→ Document layout detection data

************

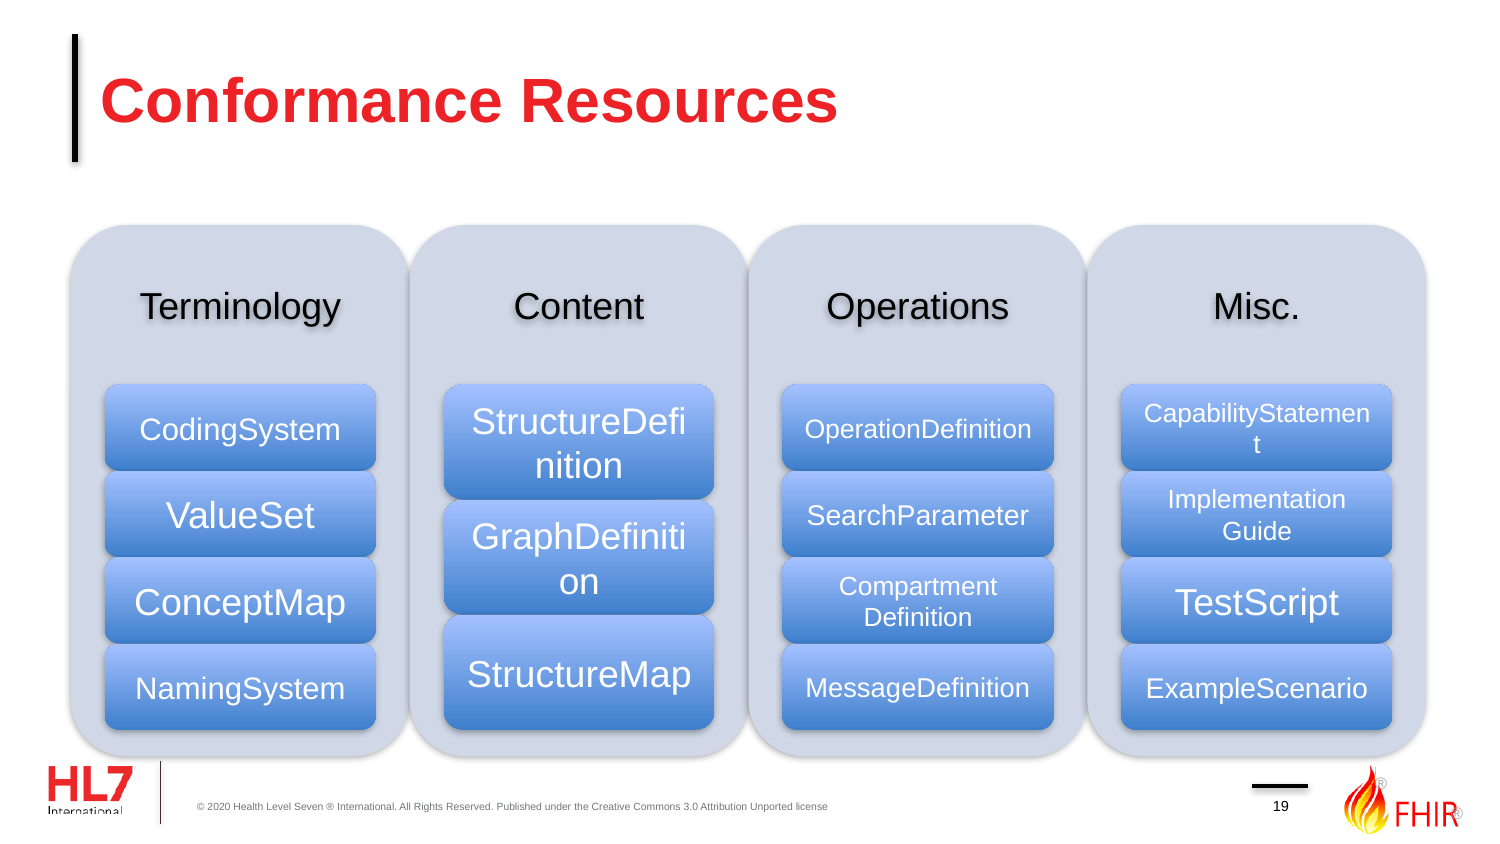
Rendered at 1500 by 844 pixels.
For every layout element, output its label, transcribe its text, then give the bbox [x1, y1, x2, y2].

slide_number 19 [1258, 786, 1304, 814]
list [70, 224, 1427, 757]
title Conformance Resources [100, 33, 1451, 163]
picture [1339, 760, 1463, 837]
footer © 2020 Health Level Seven ® International. All Rights Reserved. Published under the Creative Commons 3.0 Attribution Unported license [196, 786, 941, 813]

************

→ Instruction
Output a faithful copy of the data, with each picture left out.

→ Problem solution
Rendered at 1500 by 844 pixels.
For every layout element, output its label, transcribe its text, then give the bbox [x1, y1, x2, y2].

slide_number 19 [1258, 786, 1304, 814]
list [70, 224, 1427, 757]
title Conformance Resources [100, 33, 1451, 163]
picture [1339, 760, 1463, 837]
footer © 2020 Health Level Seven ® International. All Rights Reserved. Published under the Creative Commons 3.0 Attribution Unported license [196, 786, 941, 813]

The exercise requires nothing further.